[Goal of the exercise]: Extract each line of the records below that contains the string "median". Case must match.

[Exercise data]:
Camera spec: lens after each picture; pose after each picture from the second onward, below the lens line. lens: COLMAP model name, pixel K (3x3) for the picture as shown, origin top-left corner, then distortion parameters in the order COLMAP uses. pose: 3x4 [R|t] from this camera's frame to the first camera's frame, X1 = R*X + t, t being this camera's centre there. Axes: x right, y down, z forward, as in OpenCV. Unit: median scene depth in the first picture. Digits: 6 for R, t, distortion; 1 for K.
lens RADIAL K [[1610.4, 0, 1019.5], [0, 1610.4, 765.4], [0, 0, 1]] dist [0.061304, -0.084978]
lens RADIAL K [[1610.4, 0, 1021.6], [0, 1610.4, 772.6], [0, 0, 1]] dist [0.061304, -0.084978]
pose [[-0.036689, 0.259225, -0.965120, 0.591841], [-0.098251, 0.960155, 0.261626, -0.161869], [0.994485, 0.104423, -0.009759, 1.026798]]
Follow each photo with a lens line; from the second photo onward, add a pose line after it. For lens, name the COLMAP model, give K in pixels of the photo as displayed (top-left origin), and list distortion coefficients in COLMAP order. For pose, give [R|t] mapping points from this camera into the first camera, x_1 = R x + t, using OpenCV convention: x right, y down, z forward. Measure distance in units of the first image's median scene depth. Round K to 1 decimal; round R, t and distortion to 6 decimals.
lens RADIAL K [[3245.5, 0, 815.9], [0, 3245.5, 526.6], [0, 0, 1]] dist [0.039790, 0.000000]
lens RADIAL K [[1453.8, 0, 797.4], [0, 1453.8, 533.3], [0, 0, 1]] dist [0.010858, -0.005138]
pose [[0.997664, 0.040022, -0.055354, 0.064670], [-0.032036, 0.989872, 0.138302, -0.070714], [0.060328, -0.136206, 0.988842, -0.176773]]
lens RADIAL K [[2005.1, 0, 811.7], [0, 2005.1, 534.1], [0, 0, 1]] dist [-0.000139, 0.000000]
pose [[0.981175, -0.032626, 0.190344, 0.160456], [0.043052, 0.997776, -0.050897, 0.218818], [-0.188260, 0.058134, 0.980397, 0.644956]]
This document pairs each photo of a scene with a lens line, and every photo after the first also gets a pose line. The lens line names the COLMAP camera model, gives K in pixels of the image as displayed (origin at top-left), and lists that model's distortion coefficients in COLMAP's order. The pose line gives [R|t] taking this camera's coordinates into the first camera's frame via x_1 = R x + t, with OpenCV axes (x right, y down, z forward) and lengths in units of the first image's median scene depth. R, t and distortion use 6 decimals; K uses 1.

[Response]:
Camera spec: lens after each picture; pose after each picture from the second onward, below the lens line. lens: COLMAP model name, pixel K (3x3) for the picture as shown, origin top-left corner, then distortion parameters in the order COLMAP uses. pose: 3x4 [R|t] from this camera's frame to the first camera's frame, X1 = R*X + t, t being this camera's centre there. Axes: x right, y down, z forward, as in OpenCV. Unit: median scene depth in the first picture. Digits: 6 for R, t, distortion; 1 for K.
Follow each photo with a lens line; from the second photo onward, add a pose line after it. For lens, name the COLMAP model, give K in pixels of the photo as displayed (top-left origin), and list distortion coefficients in COLMAP order. For pose, give [R|t] mapping points from this camera into the first camera, x_1 = R x + t, using OpenCV convention: x right, y down, z forward. Measure distance in units of the first image's median scene depth. Round K to 1 decimal; round R, t and distortion to 6 decimals.
This document pairs each photo of a scene with a lens line, and every photo after the first also gets a pose line. The lens line names the COLMAP camera model, gives K in pixels of the image as displayed (origin at top-left), and lists that model's distortion coefficients in COLMAP's order. The pose line gives [R|t] taking this camera's coordinates into the first camera's frame via x_1 = R x + t, with OpenCV axes (x right, y down, z forward) and lengths in units of the first image's median scene depth. R, t and distortion use 6 decimals; K uses 1.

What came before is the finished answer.